There is a temptation, at the end of a year, to perform clarity. To announce intentions. To summarize lessons. To package growth into neat conclusions. But life rarely works that way, and neither does understanding.
What we often call insight arrives quietly. It does not demand attention. It waits.
“Where the light stays, I will let it in.”
I have come to think of light not as revelation, but as attention. The moments we pause long enough to notice something true — not dramatic, not flattering, just honest. The places in our lives we keep circling because something there asks to be seen.
Over this year of writing, I have noticed how often meaning hides in ordinary places. In disappointment. In repetition. In moments that fail to live up to expectation. In choices we justify instead of examine. In the quiet discomfort of realizing that the story we were telling ourselves no longer fits.
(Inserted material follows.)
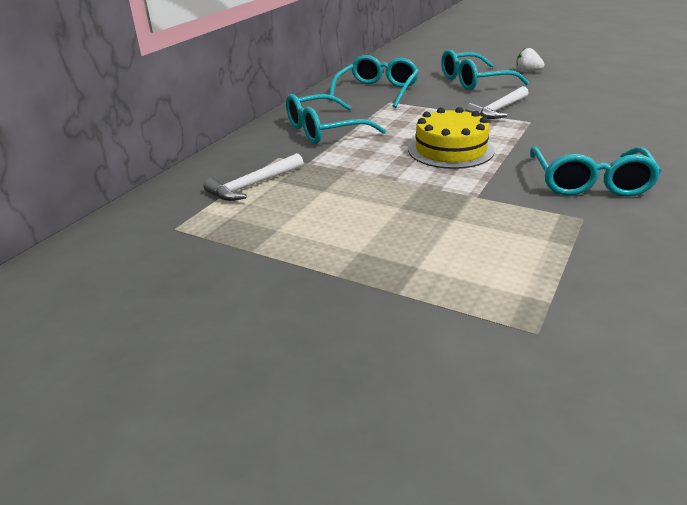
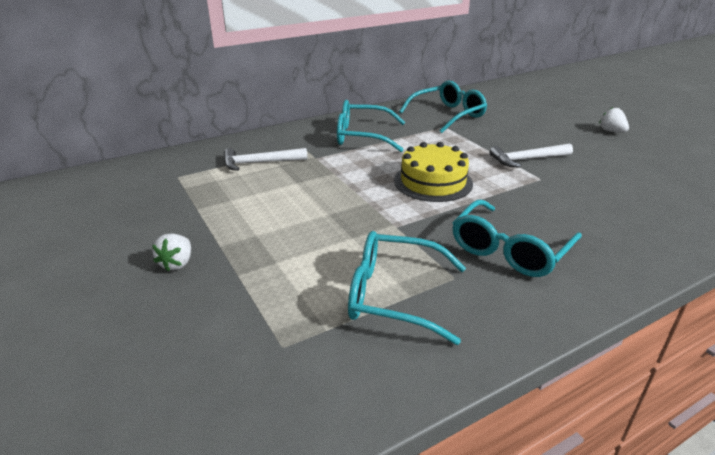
camera: 30 degrees right, 0 degrees up
(316, 310) = (177, 263): none -> white strawberry
(474, 81) = (544, 127): turquoise glasses -> turquoise glasses (394, 295)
Light does not always arrive where we want it. Sometimes it settles where we would rather not look — in our contradictions, our defenses, our avoidance, our habits. It lingers there patiently, not accusing, not demanding, simply illuminating.
Letting the light in does not mean fixing what it reveals. It does not require action, courage, or transformation on command. Sometimes it only asks for acknowledgment. For honesty. For the humility to admit: this is what is here.
As this year closes, I am less interested in becoming something new than in seeing what is already present. Less invested in resolutions than in awareness. Less concerned with answers than with learning how to sit with the questions without rushing away.
If there is an anchor for the year ahead, it is this:
to notice where attention naturally gathers, where truth quietly persists, where something keeps asking to be seen — and to allow it space.
Where the light stays — in your questions, your routines, your doubts, your quiet knowing — may you let it in.